The power flow control, improved stability, management of the voltage profile and minimized losses, are the goal of every power company, and can be achieved by applying FACTS in the electric power system.
In this article, one of the blog contributors, Mile, will look into a simple approach, which is based on sensitivity coefficients and dynamic P-V curves, in order to define the optimal location of SVC FACTS device. The used method actually consists of identifying the weakest buses in the system through the P–V curves. Enjoy!
SVC stands for Static VAr compensator and is the mostly used device of the FACTS. Its main function is to provide voltage regulation at a specifically chosen bus, simply by controlling the reactive power injection at the defined location. Rapid response is its main characteristic.
We have tested and verified the scenario in normal and abnormal condition on the IEEE 14 bus system with FACTS devices. The method has been applied on the 220/400 kV transmission network of the Albanian Power System, in order to determine its characteristics.

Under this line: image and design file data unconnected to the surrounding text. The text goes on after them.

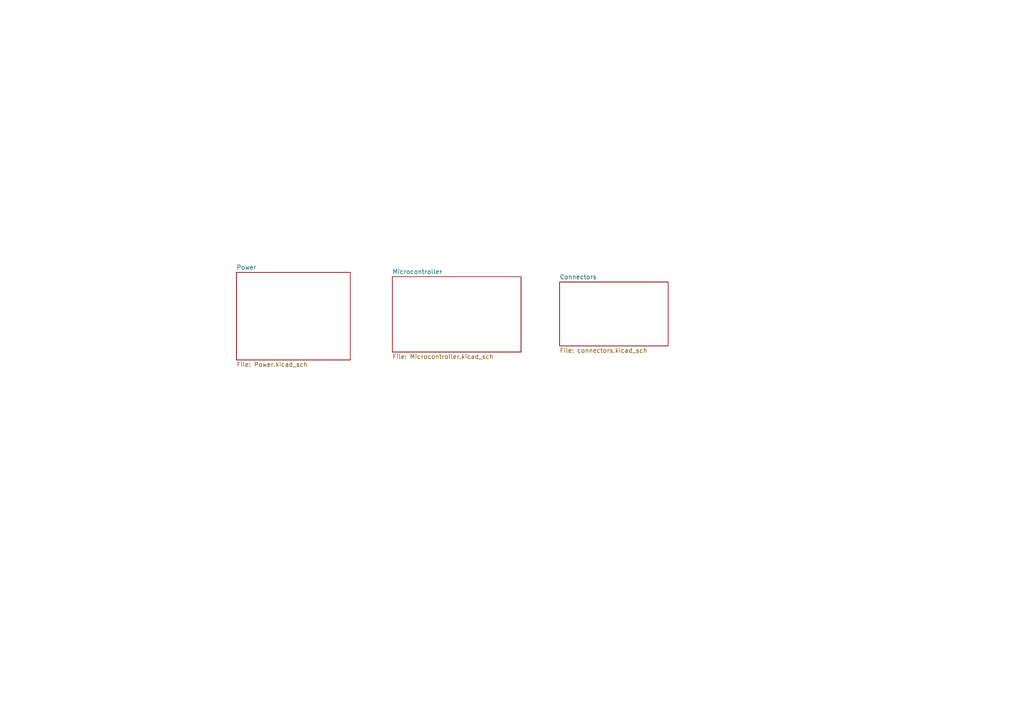
<source format=kicad_sch>
(kicad_sch (version 20230121) (generator eeschema)

  (uuid 41b0ee65-569f-42b7-9c7e-4c72efc7a072)

  (paper "A4")

  


  (sheet (at 113.792 80.264) (size 37.338 21.844) (fields_autoplaced)
    (stroke (width 0.1524) (type solid))
    (fill (color 0 0 0 0.0000))
    (uuid 434ac473-e6ff-43e0-9954-819abb2e6def)
    (property "Sheetname" "Microcontroller" (at 113.792 79.5524 0)
      (effects (font (size 1.27 1.27)) (justify left bottom))
    )
    (property "Sheetfile" "Microcontroller.kicad_sch" (at 113.792 102.6926 0)
      (effects (font (size 1.27 1.27)) (justify left top))
    )
    (instances
      (project "Mixed_Signal_Design"
        (path "/41b0ee65-569f-42b7-9c7e-4c72efc7a072" (page "3"))
      )
    )
  )

  (sheet (at 68.58 78.994) (size 33.02 25.4) (fields_autoplaced)
    (stroke (width 0.1524) (type solid))
    (fill (color 0 0 0 0.0000))
    (uuid bc3efce2-5871-40f7-ae58-b147de6ab15e)
    (property "Sheetname" "Power" (at 68.58 78.2824 0)
      (effects (font (size 1.27 1.27)) (justify left bottom))
    )
    (property "Sheetfile" "Power.kicad_sch" (at 68.58 104.9786 0)
      (effects (font (size 1.27 1.27)) (justify left top))
    )
    (instances
      (project "Mixed_Signal_Design"
        (path "/41b0ee65-569f-42b7-9c7e-4c72efc7a072" (page "2"))
      )
    )
  )

  (sheet (at 162.306 81.788) (size 31.496 18.542) (fields_autoplaced)
    (stroke (width 0.1524) (type solid))
    (fill (color 0 0 0 0.0000))
    (uuid fc71dcc7-66e6-4910-8854-c03544116286)
    (property "Sheetname" "Connectors" (at 162.306 81.0764 0)
      (effects (font (size 1.27 1.27)) (justify left bottom))
    )
    (property "Sheetfile" "connectors.kicad_sch" (at 162.306 100.9146 0)
      (effects (font (size 1.27 1.27)) (justify left top))
    )
    (instances
      (project "Mixed_Signal_Design"
        (path "/41b0ee65-569f-42b7-9c7e-4c72efc7a072" (page "4"))
      )
    )
  )

  (sheet_instances
    (path "/" (page "1"))
  )
)

</source>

Power system model for analysis
SVC configuration is presented with a fixed capacitor (FC) and Thyristor-Controlled Reactor (TCR) as presented on picture 1. The thyristors in the circuit are fired symmetrically, in an angle control range starting from 90 to 180 degrees, with respect to the capacitor (inductor) voltage.
The system studied in this article is the 14-bus IEEE test system, presented on picture 2.
Defining optimal location and simulation results
The test scenario is tested in the case of the 14 bus IEEE system and further it is applied in Albanian Power System, presented on picture 3.
The P-V curves for all buses are presented on picture 4, while assuming there is a uniform increase of the load on all buses. The weakest bus can be easily identified. It is the bus that has the lowest bus voltage for a given system load. From picture 4 we can see that bus 4 is the weakest bus, because of its low characteristic. This will be the first location where we are going to place SVC.
After installing the SVC with the defined parameters at bus 14, the minimal value of the voltage increases from 0.6 Vn to 0.8 Vn, unlike the maximum value, which remains unchanged. Picture 5 shows the impact of SVC installation at all buses in the system.
Based on the gathered results in the previous section of this article, we draw the following conclusions:
- The method based in P-V curves and sensitivity coefficients is the adequate mechanism for defining the SVC FACTS devices optimal location;
- By using FACTS- SVC devices in the case of the Albanian Power System, we can see that the performance of the system has increased significantly.